I have always felt pride over who I was named after. Hunter S. Thompson was one of the greatest writers of my generation. Certainly, many others have proved to have more literary merit. Certainly, countless others have declared themselves the creators of “creative non-fiction”, and maybe they did create it. Maybe Tom Wolfe is really the innovator that I’m sure he believes he is. Still, Hunter S. Thompson created “gonzo journalism”, a type of writing that goes beyond “creative non-fiction”: it is non-fiction that reveals the beauty and strangeness just underneath the veil of “reality”. Fear and Loathing in Las Vegas is not exactly truth, but it is the truth that underlies the mundane conceptions of reality that we accept at face value. Only Thompson could convey this while exploring the wonderful flexibility of the English language, unencumbered by the slavery of facing just the facts or the “let’s try not to be autobiographical” delusions of the fiction sect. I, and thousands of others, will take the first few paragraphs of Fear and Loathing in Las Vegas and absorb them, accept them as part of our being: “We can’t stop here. This is bat country!”

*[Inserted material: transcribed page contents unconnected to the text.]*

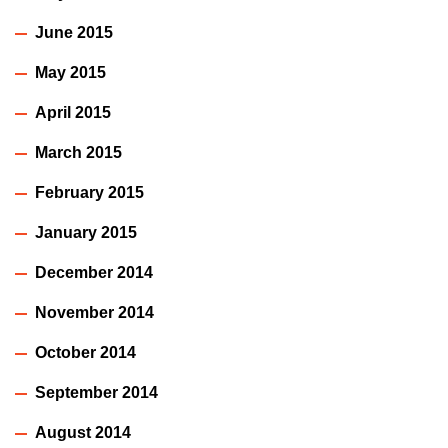
June 2015
May 2015
April 2015
March 2015
February 2015
January 2015
December 2014
November 2014
October 2014
September 2014
August 2014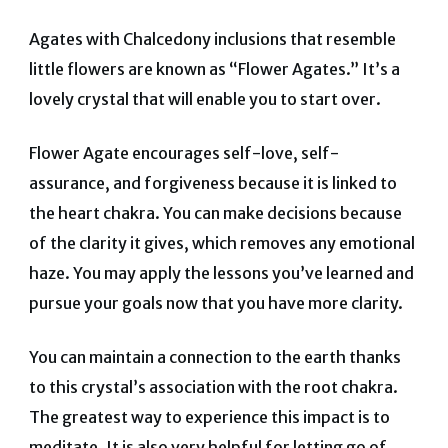
Agates with Chalcedony inclusions that resemble
little flowers are known as “Flower Agates.” It’s a
lovely crystal that will enable you to start over.
Flower Agate encourages self-love, self-
assurance, and forgiveness because it is linked to
the heart chakra. You can make decisions because
of the clarity it gives, which removes any emotional
haze. You may apply the lessons you’ve learned and
pursue your goals now that you have more clarity.
You can maintain a connection to the earth thanks
to this crystal’s association with the root chakra.
The greatest way to experience this impact is to
meditate. It is also very helpful for letting go of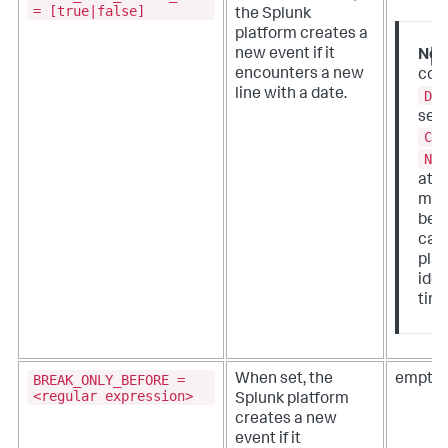
= [true|false]
the Splunk
platform creates a
new event if it
Not
encounters a new
conf
line with a date.
DA
sett
CU
NO
attr
mea
bec
case
plat
iden
tim
BREAK_ONLY_BEFORE =
When set, the
empty 
<regular expression>
Splunk platform
creates a new
event if it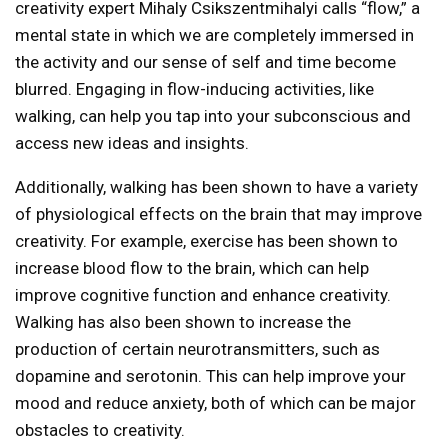
creativity expert Mihaly Csikszentmihalyi calls “flow,” a
mental state in which we are completely immersed in
the activity and our sense of self and time become
blurred. Engaging in flow-inducing activities, like
walking, can help you tap into your subconscious and
access new ideas and insights.
Additionally, walking has been shown to have a variety
of physiological effects on the brain that may improve
creativity. For example, exercise has been shown to
increase blood flow to the brain, which can help
improve cognitive function and enhance creativity.
Walking has also been shown to increase the
production of certain neurotransmitters, such as
dopamine and serotonin. This can help improve your
mood and reduce anxiety, both of which can be major
obstacles to creativity.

And now he is dead, apparently by his own choice. And, you know what, fuck him for choosing to go out like this. I was prepared to accept his death, whether by random accident or nature’s inevitable manner of using our bodies against us (whether by heart attack, cancer, tumor, or stroke). But by his own hands? I know that he had a number of reasons to leave our doomed human race at the earliest possible moment, but it just seems that it is an unnaturally cowardly act by such a hard-nailed person. I, and many other fans, feel betrayed that Hunter felt the need to leave now, when we needed him the most. It doesn’t take away from all of he has done for contrarians of all shapes and sizes, but it retroactively takes away from his persona as the ultimate outlaw.

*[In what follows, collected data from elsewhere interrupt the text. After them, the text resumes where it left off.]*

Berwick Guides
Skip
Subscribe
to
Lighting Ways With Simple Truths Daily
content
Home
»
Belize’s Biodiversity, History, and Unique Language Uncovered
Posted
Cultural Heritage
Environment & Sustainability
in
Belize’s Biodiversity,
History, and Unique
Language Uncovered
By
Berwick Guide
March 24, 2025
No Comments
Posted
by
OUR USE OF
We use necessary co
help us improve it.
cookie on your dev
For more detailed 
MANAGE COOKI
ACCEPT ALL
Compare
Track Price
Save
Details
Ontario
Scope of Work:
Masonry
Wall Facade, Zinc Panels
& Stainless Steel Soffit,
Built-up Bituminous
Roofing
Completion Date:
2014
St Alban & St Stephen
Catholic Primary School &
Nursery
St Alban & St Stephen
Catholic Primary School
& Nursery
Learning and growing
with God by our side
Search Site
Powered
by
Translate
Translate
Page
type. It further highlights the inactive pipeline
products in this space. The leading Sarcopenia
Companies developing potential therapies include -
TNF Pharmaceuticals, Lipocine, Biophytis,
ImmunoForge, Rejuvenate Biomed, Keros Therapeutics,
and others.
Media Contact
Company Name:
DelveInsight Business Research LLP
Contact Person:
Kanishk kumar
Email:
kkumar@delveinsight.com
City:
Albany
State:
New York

The ultimate outlaw does not give up. The ultimate outlaws do not leave, no matter what personal problems they face, without a fight. And that is what Thompson has done, he has gone without a fight, and all of us on the outside deserve to feel betrayed. Thompson’s suicide is an ignoble ending to one of the greatest iconoclastic runs in literary history. If the great H.S.T. found that this was the only way out of the horrid world that has sprung up around him, what hope is there for us, who are clearly more sensitive than him? A part of me believes that the only positive thing that comes from his death is that every iconoclast born in his mold will realize that there is no glory in surrender. Whatever one’s political or sociological position, Hunter S. Thompson’s suicide is a dark moment in the truly American belief in the right, perhaps duty, of all Americans to defy the status quo whenever necessary.
Hunter S. Thompson, was, in many ways, the embodiment of the true American Spirit: a gun-toting, drug-ingesting, beyond blue-and-red, sane lunatic. I sincerely hope that there will be someone of his nature that will come along, but I fear that he was the only one of his species. Rest in peace, my namesake, very few people on Earth deserve that peace more than you.